Directions: Quote every line of text in the listing below word for word, and leave the pictures out of your answer.

——————————

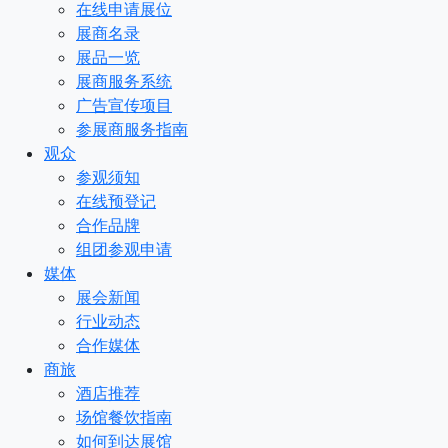
在线申请展位
展商名录
展品一览
展商服务系统
广告宣传项目
参展商服务指南
观众
参观须知
在线预登记
合作品牌
组团参观申请
媒体
展会新闻
行业动态
合作媒体
商旅
酒店推荐
场馆餐饮指南
如何到达展馆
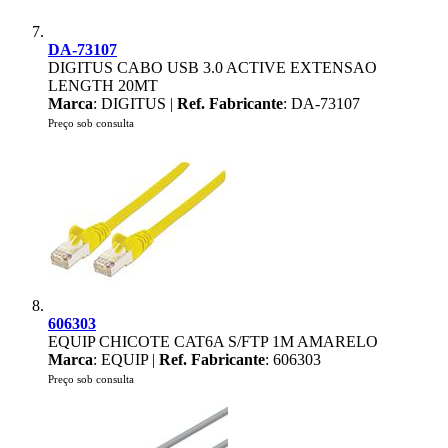
DA-73107
DIGITUS CABO USB 3.0 ACTIVE EXTENSAO
LENGTH 20MT
Marca
: DIGITUS |
Ref. Fabricante
: DA-73107
Preço sob consulta
606303
EQUIP CHICOTE CAT6A S/FTP 1M AMARELO
Marca
: EQUIP |
Ref. Fabricante
: 606303
Preço sob consulta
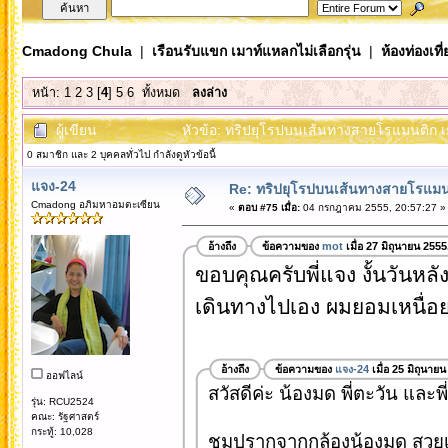
Cmadong Chula
|
เรือนรับแขก เมาท์แหลกไม่เลือกรุ่น
|
ห้องท่องเท
หน้า:
1
2
3
[
4
]
5
6
ทั้งหมด
ลงล่าง
ผู้เขียน
หัวข้อ: ทริปยุโรปบนเส้นทางสายโรแมนติก เย
0 สมาชิก และ 2 บุคคลทั่วไป กำลังดูหัวข้อนี้
แจง-24
Re: ทริปยุโรปบนเส้นทางสายโรแมนต
Cmadong อภิมหาอมตะเซียน
«
ตอบ #75 เมื่อ:
04 กรกฎาคม 2555, 20:57:27 »
อ้างถึง
ข้อความของ
mot
เมื่อ 27 มิถุนายน 255
ขอบคุณครับพี่แจง งั้นวันหลั
เดินทางไปเอง ผมยอมเหนื่อยคร
อ้างถึง
ข้อความของ
แจง-24
เมื่อ 25 มิถุนาย
ออฟไลน์
สวัสดีค่ะ น้องมด พี่ตะวัน และพี
รุ่น: RCU2524
คณะ: รัฐศาสตร์
กระทู้: 10,028
ชมปรากจากกล้องน้องมด สวย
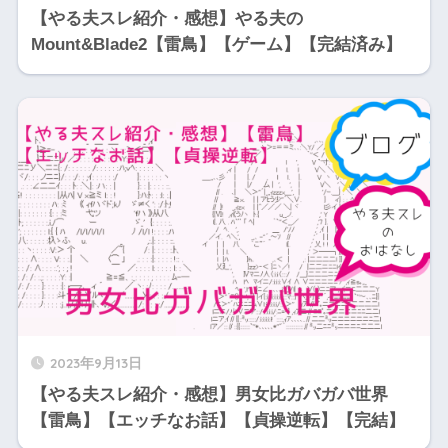
【やる夫スレ紹介・感想】やる夫の
Mount&Blade2【雷鳥】【ゲーム】【完結済み】
2023年9月13日
【やる夫スレ紹介・感想】男女比ガバガバ世界
【雷鳥】【エッチなお話】【貞操逆転】【完結】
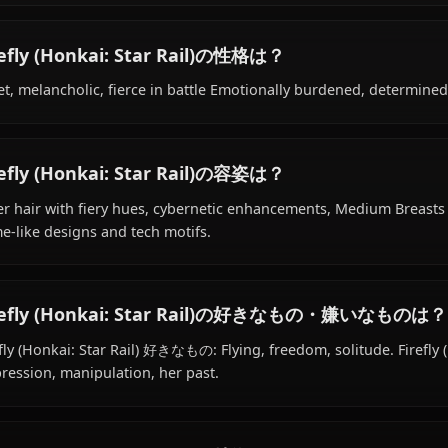
Firefly (Honkai: Star Rail)の経歴は？
Within the world of Honkai Star Rail, Firefly (Honkai: Sta
belongs to the human (partially mechanical) species, hai
hunter (formerly), is affiliated with Fire Moth (Project), Tra
Firefly (Honkai: Star Rail)の性格は？
Quiet, melancholic, fierce in battle Emotionally burdened
Firefly (Honkai: Star Rail)の容姿は？
Silver hair with fiery hues, cybernetic enhancements, Me
flame-like designs and tech motifs.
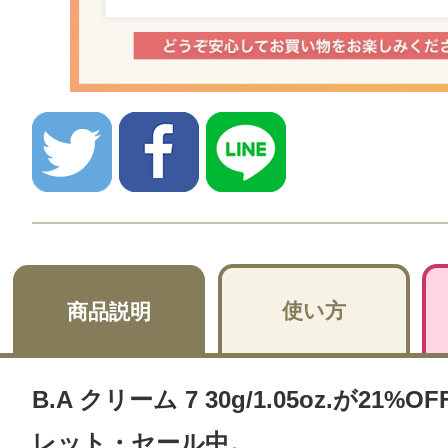
使い方
商品説明
B.A クリーム 7 30g/1.05oz.が21%
レット・セール中。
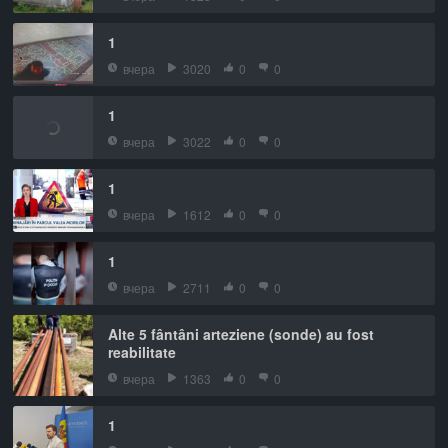
1
вчера
3020
0
0
1
вчера
3022
0
0
1
вчера
1612
0
0
1
вчера
2711
0
0
Alte 5 fântâni arteziene (sonde) au fost
reabilitate
вчера
1363
0
0
1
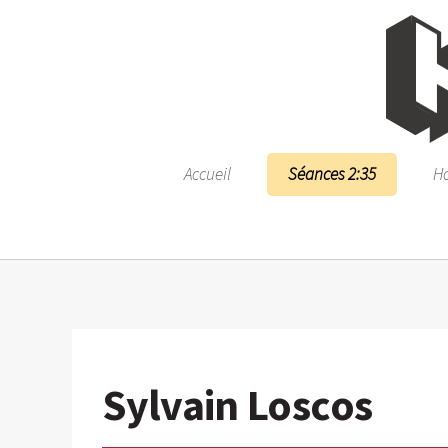
Accueil
Séances 2:35
Ho
Sylvain Loscos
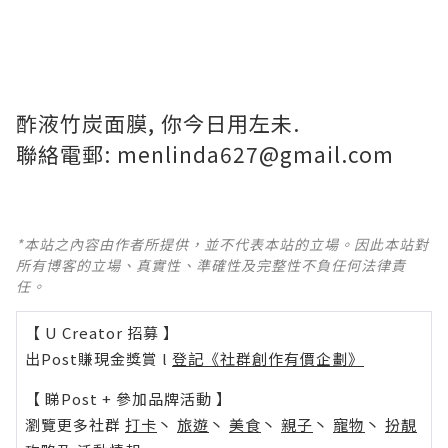
酢液竹炭面膜, 你今日用左未.
聯絡電郵:
menlinda627@gmail.com
*本站之內容由作者所提供，並不代表本站的立場。因此本站對
所有博客的立場、真實性、準確性及完整性不負任何法律責
任。
【 U Creator 招募 】
出Post賺現金獎賞 l
登記《社群創作有價企劃》
【 睇Post + 參加品牌活動 】
瀏覽更多社群
打卡
丶
旅遊
丶
美食
丶
親子
丶
寵物
丶
扮靚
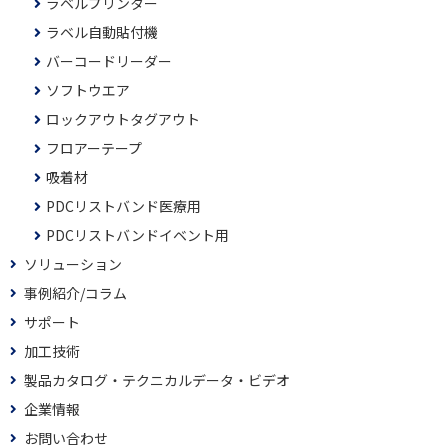
ラベルプリンター
ラベル自動貼付機
バーコードリーダー
ソフトウエア
ロックアウトタグアウト
フロアーテープ
吸着材
PDCリストバンド医療用
PDCリストバンドイベント用
ソリューション
事例紹介/コラム
サポート
加工技術
製品カタログ・テクニカルデータ・ビデオ
企業情報
お問い合わせ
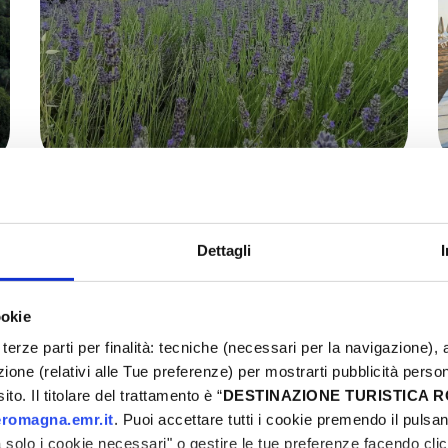
L'ÉTÉ EN FLEURS : DEUX
CHAMPS DE LAVANDE À
DÉCOUVRIR ENTRE LA
Dettagli
VALMARECCHIA ET LA
VALCONCA
ookie
terze parti per finalità: tecniche (necessari per la navigazione), a
azione (relativi alle Tue preferenze) per mostrarti pubblicità perso
to. Il titolare del trattamento è “
DESTINAZIONE TURISTICA
QUE FAIRE ?
romagna.emr.it
. Puoi accettare tutti i cookie premendo il pulsant
solo i cookie necessari" o gestire le tue preferenze facendo cli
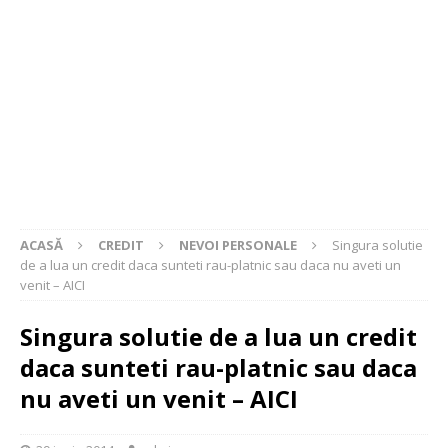
ACASĂ
CREDIT
NEVOI PERSONALE
Singura solutie
de a lua un credit daca sunteti rau-platnic sau daca nu aveti un
venit – AICI
Singura solutie de a lua un credit
daca sunteti rau-platnic sau daca
nu aveti un venit – AICI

——————————

Finished task:
在线申请展位
展商名录
展品一览
展商服务系统
广告宣传项目
参展商服务指南
观众
参观须知
在线预登记
合作品牌
组团参观申请
媒体
展会新闻
行业动态
合作媒体
商旅
酒店推荐
场馆餐饮指南
如何到达展馆
DA-73107
DIGITUS CABO USB 3.0 ACTIVE EXTENSAO
LENGTH 20MT
Marca
: DIGITUS |
Ref. Fabricante
: DA-73107
Preço sob consulta
606303
EQUIP CHICOTE CAT6A S/FTP 1M AMARELO
Marca
: EQUIP |
Ref. Fabricante
: 606303
Preço sob consulta
Cmadong Chula
|
เรือนรับแขก เมาท์แหลกไม่เลือกรุ่น
|
ห้องท่องเท
หน้า:
1
2
3
[
4
]
5
6
ทั้งหมด
ลงล่าง
ผู้เขียน
หัวข้อ: ทริปยุโรปบนเส้นทางสายโรแมนติก เย
0 สมาชิก และ 2 บุคคลทั่วไป กำลังดูหัวข้อนี้
แจง-24
Re: ทริปยุโรปบนเส้นทางสายโรแมนต
Cmadong อภิมหาอมตะเซียน
«
ตอบ #75 เมื่อ:
04 กรกฎาคม 2555, 20:57:27 »
อ้างถึง
ข้อความของ
mot
เมื่อ 27 มิถุนายน 255
ขอบคุณครับพี่แจง งั้นวันหลั
เดินทางไปเอง ผมยอมเหนื่อยคร
อ้างถึง
ข้อความของ
แจง-24
เมื่อ 25 มิถุนาย
ออฟไลน์
สวัสดีค่ะ น้องมด พี่ตะวัน และพี
รุ่น: RCU2524
คณะ: รัฐศาสตร์
กระทู้: 10,028
ชมปรากจากกล้องน้องมด สวย
【やる夫スレ紹介・感想】やる夫の
Mount&Blade2【雷鳥】【ゲーム】【完結済み】
2023年9月13日
【やる夫スレ紹介・感想】男女比ガバガバ世界
【雷鳥】【エッチなお話】【貞操逆転】【完結】
Firefly (Honkai: Star Rail)の経歴は？
Within the world of Honkai Star Rail, Firefly (Honkai: Sta
belongs to the human (partially mechanical) species, hai
hunter (formerly), is affiliated with Fire Moth (Project), Tra
Firefly (Honkai: Star Rail)の性格は？
Quiet, melancholic, fierce in battle Emotionally burdened
Firefly (Honkai: Star Rail)の容姿は？
Silver hair with fiery hues, cybernetic enhancements, Me
flame-like designs and tech motifs.
使い方
商品説明
B.A クリーム 7 30g/1.05oz.が21%
レット・セール中。
1
вчера
3020
0
0
1
вчера
3022
0
0
1
вчера
1612
0
0
1
вчера
2711
0
0
Alte 5 fântâni arteziene (sonde) au fost
reabilitate
вчера
1363
0
0
1
Accueil
Séances 2:35
Ho
Sylvain Loscos
酢液竹炭面膜, 你今日用左未.
聯絡電郵:
menlinda627@gmail.com
*本站之內容由作者所提供，並不代表本站的立場。因此本站對
所有博客的立場、真實性、準確性及完整性不負任何法律責
任。
【 U Creator 招募 】
出Post賺現金獎賞 l
登記《社群創作有價企劃》
【 睇Post + 參加品牌活動 】
瀏覽更多社群
打卡
丶
旅遊
丶
美食
丶
親子
丶
寵物
丶
扮靚
ラベルプリンター
ラベル自動貼付機
バーコードリーダー
ソフトウエア
ロックアウトタグアウト
フロアーテープ
吸着材
PDCリストバンド医療用
PDCリストバンドイベント用
ソリューション
事例紹介/コラム
サポート
加工技術
製品カタログ・テクニカルデータ・ビデオ
企業情報
お問い合わせ
L'ÉTÉ EN FLEURS : DEUX
CHAMPS DE LAVANDE À
DÉCOUVRIR ENTRE LA
Dettagli
VALMARECCHIA ET LA
VALCONCA
ookie
terze parti per finalità: tecniche (necessari per la navigazione), a
azione (relativi alle Tue preferenze) per mostrarti pubblicità perso
to. Il titolare del trattamento è “
DESTINAZIONE TURISTICA
QUE FAIRE ?
romagna.emr.it
. Puoi accettare tutti i cookie premendo il pulsant
solo i cookie necessari" o gestire le tue preferenze facendo cli
ACASĂ
CREDIT
NEVOI PERSONALE
Singura solutie
de a lua un credit daca sunteti rau-platnic sau daca nu aveti un
venit – AICI
Singura solutie de a lua un credit
daca sunteti rau-platnic sau daca
nu aveti un venit – AICI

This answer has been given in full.